◆ **DATA TO PROCESS**:
──────────────────────────────

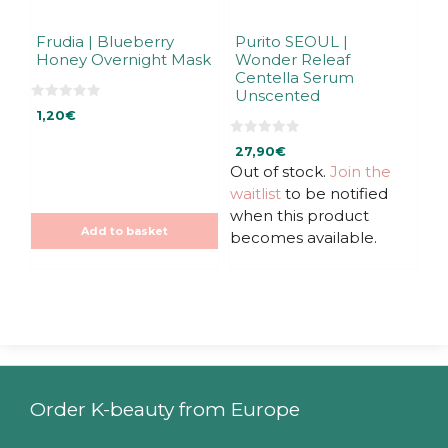
Frudia | Blueberry
Purito SEOUL |
Honey Overnight Mask
Wonder Releaf
Centella Serum
Unscented
0
1,20
€
o
u
t
0
27,90
€
o
o
f
u
Out of stock.
Join the
5
t
waitlist
to be notified
o
f
when this product
5
Add to basket
becomes available.
Order K-beauty from Europe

──────────────────────────────

◆ **TO-DO ITEM**: The answer is the entries above, given again exactly, with no pictures among them.

◆ **ANSWER SPACE**:
Frudia | Blueberry
Purito SEOUL |
Honey Overnight Mask
Wonder Releaf
Centella Serum
Unscented
0
1,20
€
o
u
t
0
27,90
€
o
o
f
u
Out of stock.
Join the
5
t
waitlist
to be notified
o
f
when this product
5
Add to basket
becomes available.
Order K-beauty from Europe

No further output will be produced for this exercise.